### [Work instruction]
Would you return every entry below exactly as written, without its images?

Records for this task below:

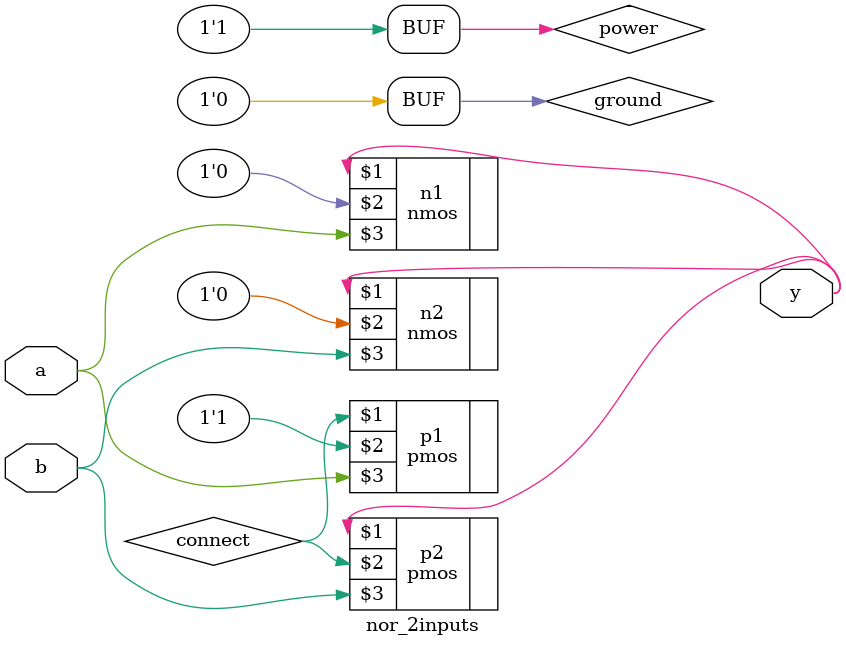
<source format=v>
module nor_2inputs(a, b, y);
    input a, b;
    output y;

    supply0 ground;
    supply1 power;

    wire connect;

    pmos #(5, 6, 7) p1(connect, power, a);
    pmos #(5, 6, 7) p2(y, connect, b);
    nmos #(4, 5, 6) n1(y, ground, a);
    nmos #(4, 5, 6) n2(y, ground, b);
endmodule

</source>
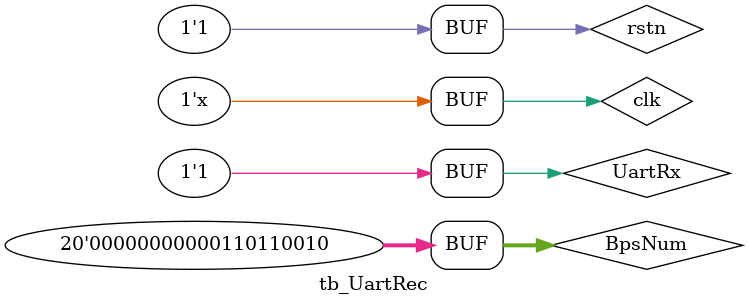
<source format=v>
`timescale 1ns / 1ps
module tb_UartRec();

reg          clk    ;
reg          rstn   ;
reg   [19:0] BpsNum ;
reg          UartRx ;
wire         done   ;
wire  [7:0]  RecData;
always#10 clk <= !clk;
initial begin
    clk    = 0;
    rstn   = 0;
    BpsNum = 434;
    UartRx = 1;
    #100;
    rstn = 1;
    #100;
    UartRx = 1;#10000;
    UartRx = 0;#8680;
    UartRx = 1;#8680;
    UartRx = 0;#8680;
    UartRx = 1;#8680;
    UartRx = 0;#8680;
    UartRx = 1;#8680;
    UartRx = 0;#8680;
    UartRx = 1;#8680;
    UartRx = 0;#8680;
    UartRx = 1;#8680;
end
UartRec UartRec(
    .clk      (clk    ),  //input             clk    ,
    .rstn     (rstn   ),  //input             rstn   ,
    .BpsNum   (BpsNum ),  //input      [19:0] BpsNum ,//²¨ÌØÂÊ¼ÆÊýÖµ
    .UartRx   (UartRx ),  //input             UartRx ,//´®¿Ú½ÓÊÕ
    .done     (done   ),  //output reg        done   ,//½ÓÊÕÍê³É
    .RecData  (RecData)   //output reg [7:0]  RecData //½ÓÊÕÊý¾Ý
);

endmodule

</source>
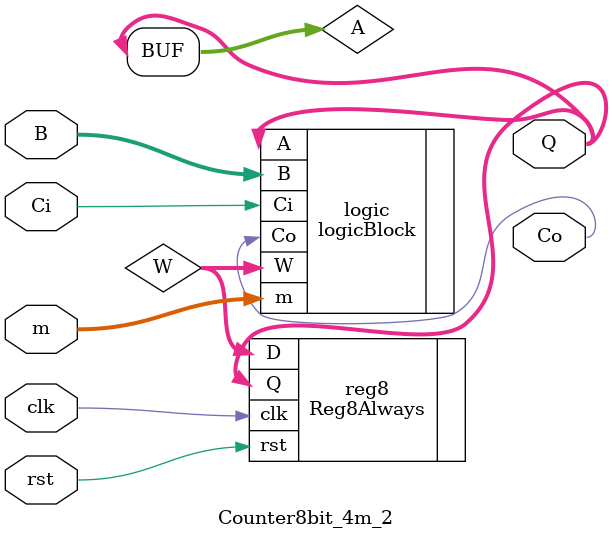
<source format=v>
module Counter8bit_4m_2 (input clk, input rst, input [7:0] B, input [1:0] m, input Ci, output [7:0] Q, output Co);
    wire [7:0] A;
    wire [7:0] W;
    wire [7:0] Qb;
    assign A = Q;
    logicBlock logic (.A(A), .B(B), .m(m), .Ci(Ci), .W(W), .Co(Co));
    Reg8Always reg8 (.D(W), .clk(clk), .rst(rst), .Q(Q));
endmodule

</source>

End of Records for this task.

### [Exercise answer]
<source format=v>
module nor_2inputs(a, b, y);
    input a, b;
    output y;

    supply0 ground;
    supply1 power;

    wire connect;

    pmos #(5, 6, 7) p1(connect, power, a);
    pmos #(5, 6, 7) p2(y, connect, b);
    nmos #(4, 5, 6) n1(y, ground, a);
    nmos #(4, 5, 6) n2(y, ground, b);
endmodule

</source>
<source format=v>
`timescale 1ns / 1ps
module tb_UartRec();

reg          clk    ;
reg          rstn   ;
reg   [19:0] BpsNum ;
reg          UartRx ;
wire         done   ;
wire  [7:0]  RecData;
always#10 clk <= !clk;
initial begin
    clk    = 0;
    rstn   = 0;
    BpsNum = 434;
    UartRx = 1;
    #100;
    rstn = 1;
    #100;
    UartRx = 1;#10000;
    UartRx = 0;#8680;
    UartRx = 1;#8680;
    UartRx = 0;#8680;
    UartRx = 1;#8680;
    UartRx = 0;#8680;
    UartRx = 1;#8680;
    UartRx = 0;#8680;
    UartRx = 1;#8680;
    UartRx = 0;#8680;
    UartRx = 1;#8680;
end
UartRec UartRec(
    .clk      (clk    ),  //input             clk    ,
    .rstn     (rstn   ),  //input             rstn   ,
    .BpsNum   (BpsNum ),  //input      [19:0] BpsNum ,//²¨ÌØÂÊ¼ÆÊýÖµ
    .UartRx   (UartRx ),  //input             UartRx ,//´®¿Ú½ÓÊÕ
    .done     (done   ),  //output reg        done   ,//½ÓÊÕÍê³É
    .RecData  (RecData)   //output reg [7:0]  RecData //½ÓÊÕÊý¾Ý
);

endmodule

</source>
<source format=v>
module Counter8bit_4m_2 (input clk, input rst, input [7:0] B, input [1:0] m, input Ci, output [7:0] Q, output Co);
    wire [7:0] A;
    wire [7:0] W;
    wire [7:0] Qb;
    assign A = Q;
    logicBlock logic (.A(A), .B(B), .m(m), .Ci(Ci), .W(W), .Co(Co));
    Reg8Always reg8 (.D(W), .clk(clk), .rst(rst), .Q(Q));
endmodule

</source>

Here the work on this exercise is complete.